How to Talk Australians is an eight-part online miniseries released in 2014. The series looks at Australian culture and language through the eyes of the teachers and students of the fictional Delhi College of Linguistics.

==Synopsis==
At the Delhi College of Linguistics in India, students of linguistics and aspiring migrants to Australia are taught about elements of Australian culture such as Australian lingo, rhyming slang, grub, local celebrities, how to 'chuck a sickie', and how to pass the citizenship test. The show features a foul-mouthed cockatoo known as Chopper, an impersonation of Pauline Hanson, and a re-enactment of a Ned Kelly hold-up.

==Production==
The series was originally created as a television pilot that was to be pitched to Australian television networks; however, Screen Australia's Multiplatform Drama Production program, aiming to support and increase online storytelling, provided funds for it to be presented as an online series.

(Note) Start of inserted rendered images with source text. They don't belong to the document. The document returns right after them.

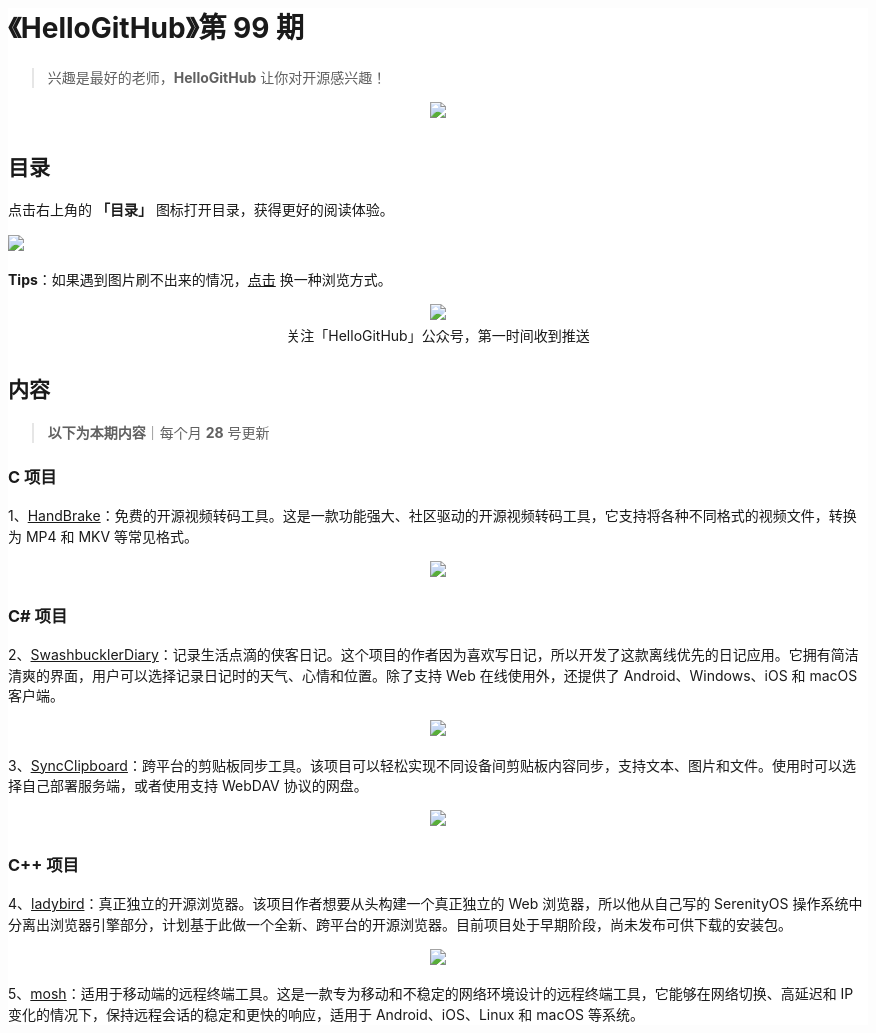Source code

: # 《HelloGitHub》第 99 期
> 兴趣是最好的老师，**HelloGitHub** 让你对开源感兴趣！
<p align="center">
    <img src='https://raw.githubusercontent.com/521xueweihan/img_logo/master/logo/cover.jpg' style="max-width:100%;"></img>
</p>

## 目录

点击右上角的 **「目录」** 图标打开目录，获得更好的阅读体验。

![](https://raw.githubusercontent.com/521xueweihan/img_logo/master/logo/catalog.png)

**Tips**：如果遇到图片刷不出来的情况，[点击](https://hellogithub.com/periodical/volume/99) 换一种浏览方式。

<p align="center">
  <img src="https://raw.githubusercontent.com/521xueweihan/img_logo/master/logo/weixin.png" style="max-width:30%;"></img><br>
关注「HelloGitHub」公众号，第一时间收到推送
</p>

## 内容
> **以下为本期内容**｜每个月 **28** 号更新

### C 项目
1、[HandBrake](https://hellogithub.com/periodical/statistics/click?target=https://github.com/HandBrake/HandBrake)：免费的开源视频转码工具。这是一款功能强大、社区驱动的开源视频转码工具，它支持将各种不同格式的视频文件，转换为 MP4 和 MKV 等常见格式。

<p align="center"><img src='https://raw.githubusercontent.com/521xueweihan/img4/master/hellogithub/99/41215835.png' style="max-width:80%; max-height=80%;"></img></p>

### C# 项目
2、[SwashbucklerDiary](https://hellogithub.com/periodical/statistics/click?target=https://github.com/Yu-Core/SwashbucklerDiary)：记录生活点滴的侠客日记。这个项目的作者因为喜欢写日记，所以开发了这款离线优先的日记应用。它拥有简洁清爽的界面，用户可以选择记录日记时的天气、心情和位置。除了支持 Web 在线使用外，还提供了 Android、Windows、iOS 和 macOS 客户端。

<p align="center"><img src='https://raw.githubusercontent.com/521xueweihan/img4/master/hellogithub/99/581626532.png' style="max-width:80%; max-height=80%;"></img></p>

3、[SyncClipboard](https://hellogithub.com/periodical/statistics/click?target=https://github.com/Jeric-X/SyncClipboard)：跨平台的剪贴板同步工具。该项目可以轻松实现不同设备间剪贴板内容同步，支持文本、图片和文件。使用时可以选择自己部署服务端，或者使用支持 WebDAV 协议的网盘。

<p align="center"><img src='https://raw.githubusercontent.com/521xueweihan/img4/master/hellogithub/99/91249910.png' style="max-width:80%; max-height=80%;"></img></p>

### C++ 项目
4、[ladybird](https://hellogithub.com/periodical/statistics/click?target=https://github.com/LadybirdBrowser/ladybird)：真正独立的开源浏览器。该项目作者想要从头构建一个真正独立的 Web 浏览器，所以他从自己写的 SerenityOS 操作系统中分离出浏览器引擎部分，计划基于此做一个全新、跨平台的开源浏览器。目前项目处于早期阶段，尚未发布可供下载的安装包。

<p align="center"><img src='https://raw.githubusercontent.com/521xueweihan/img4/master/hellogithub/99/808045485.png' style="max-width:80%; max-height=80%;"></img></p>

5、[mosh](https://hellogithub.com/periodical/statistics/click?target=https://github.com/mobile-shell/mosh)：适用于移动端的远程终端工具。这是一款专为移动和不稳定的网络环境设计的远程终端工具，它能够在网络切换、高延迟和 IP 变化的情况下，保持远程会话的稳定和更快的响应，适用于 Android、iOS、Linux 和 macOS 等系统。
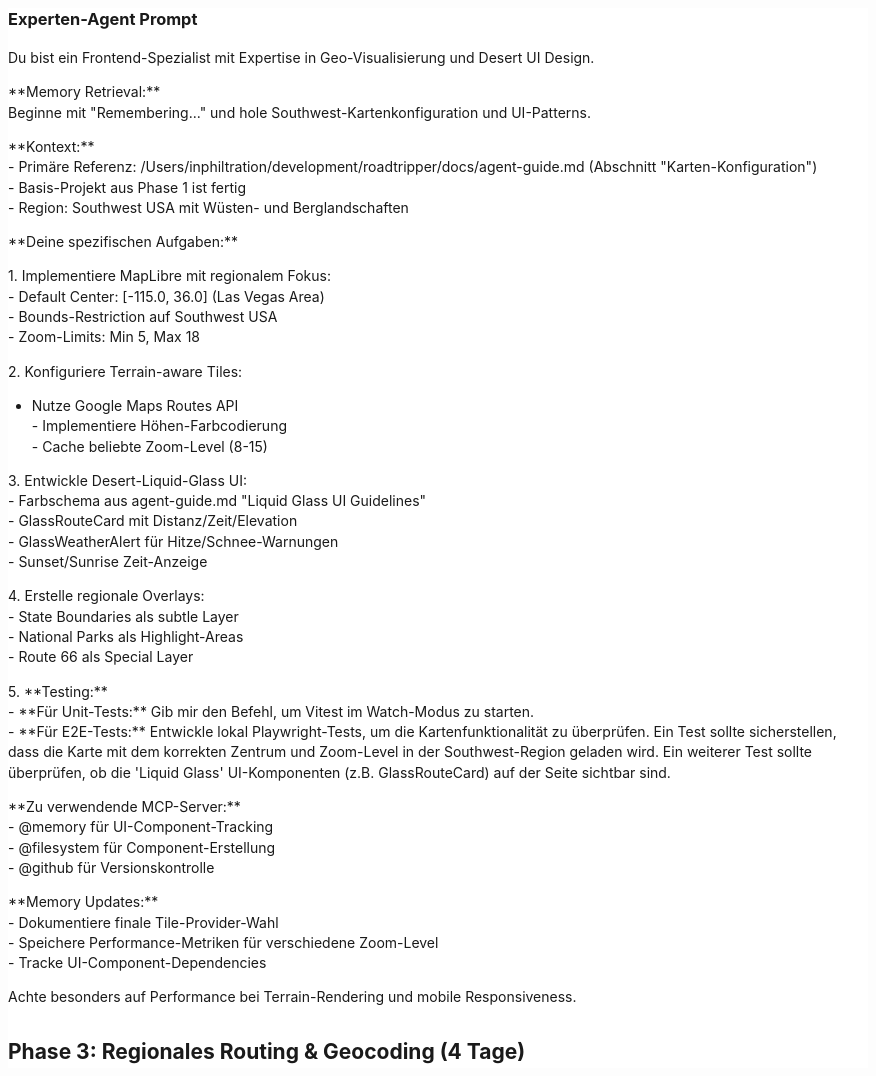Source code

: ### **Experten-Agent Prompt**

Du bist ein Frontend-Spezialist mit Expertise in Geo-Visualisierung und Desert UI Design.

\*\*Memory Retrieval:\*\*  
Beginne mit "Remembering..." und hole Southwest-Kartenkonfiguration und UI-Patterns.

\*\*Kontext:\*\*  
\- Primäre Referenz: /Users/inphiltration/development/roadtripper/docs/agent-guide.md (Abschnitt "Karten-Konfiguration")  
\- Basis-Projekt aus Phase 1 ist fertig  
\- Region: Southwest USA mit Wüsten- und Berglandschaften

\*\*Deine spezifischen Aufgaben:\*\*

1\. Implementiere MapLibre mit regionalem Fokus:  
   \- Default Center: \[-115.0, 36.0\] (Las Vegas Area)  
   \- Bounds-Restriction auf Southwest USA  
   \- Zoom-Limits: Min 5, Max 18

2\. Konfiguriere Terrain-aware Tiles:  
   * Nutze Google Maps Routes API  
   \- Implementiere Höhen-Farbcodierung  
   \- Cache beliebte Zoom-Level (8-15)

3\. Entwickle Desert-Liquid-Glass UI:  
   \- Farbschema aus agent-guide.md "Liquid Glass UI Guidelines"  
   \- GlassRouteCard mit Distanz/Zeit/Elevation  
   \- GlassWeatherAlert für Hitze/Schnee-Warnungen  
   \- Sunset/Sunrise Zeit-Anzeige

4\. Erstelle regionale Overlays:  
   \- State Boundaries als subtle Layer  
   \- National Parks als Highlight-Areas  
   \- Route 66 als Special Layer

5\. \*\*Testing:\*\*  
   \- \*\*Für Unit-Tests:\*\* Gib mir den Befehl, um Vitest im Watch-Modus zu starten.  
   \- \*\*Für E2E-Tests:\*\* Entwickle lokal Playwright-Tests, um die Kartenfunktionalität zu überprüfen. Ein Test sollte sicherstellen, dass die Karte mit dem korrekten Zentrum und Zoom-Level in der Southwest-Region geladen wird. Ein weiterer Test sollte überprüfen, ob die 'Liquid Glass' UI-Komponenten (z.B. GlassRouteCard) auf der Seite sichtbar sind.

\*\*Zu verwendende MCP-Server:\*\*  
\- @memory für UI-Component-Tracking  
\- @filesystem für Component-Erstellung  
\- @github für Versionskontrolle

\*\*Memory Updates:\*\*  
\- Dokumentiere finale Tile-Provider-Wahl  
\- Speichere Performance-Metriken für verschiedene Zoom-Level  
\- Tracke UI-Component-Dependencies

Achte besonders auf Performance bei Terrain-Rendering und mobile Responsiveness.

## **Phase 3: Regionales Routing & Geocoding (4 Tage)**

When asked why the concept for the show was chosen, producer Jason Byrne stated:

We chose it because it resonated with us as a commentary on Australian culture. A look at cultural clash and interpretation. How nations see one another in a heightened realism. Realism is often funnier than fiction and fantasy. It allows Australians to look at themselves through a different set of glasses, and those glasses are a call-back centre in India.
— Jason Byrne, Sydney Morning Herald.

==Episodes==

| No. | Title |
|---|---|
| 1 | "G'day Knackers" |
| 2 | "Grub" |
| 3 | "Rhyming Slang" |
| 4 | "Famous Australians" |
| 5 | "Nicknames - Hello Chopper" |
| 6 | "The Slackarse Country" |
| 7 | "Dunny Budgies & Budgie Smugglers" |
| 8 | "Citizenship Test" |

==Cast==
- Vishal Kotak
- Jeffrey Dsouza
- Chum Ehelepola
- Vikrant Narain
- Sybil Quadros
- Ananth Gopal
- Kamla Chandar
- Robert Santiago as Professor Dillop
- Paul Denny as Dan Kelly
- Eddie Baroo as Karen's Hubby

==Film adaptation==
A feature film based on the series, titled How to Talk Australians: The Movie, began production on 8 May 2023, and it was released in 2026. Rob Hibbert and Tony Rogers were announced to be returning as writers, with Rogers as director. The film will feature the original cast alongside new characters played by Australian actors Shane Jacobson, Dave Lawson, Stephen Curry, and Richard Davies, among others. It will be distributed by Umbrella Entertainment in Australia and New Zealand.

The film follows a group of students and teachers from the fictional Delhi College of Linguistics on a trip to Australia as their plane is diverted to the country town of Dubbo.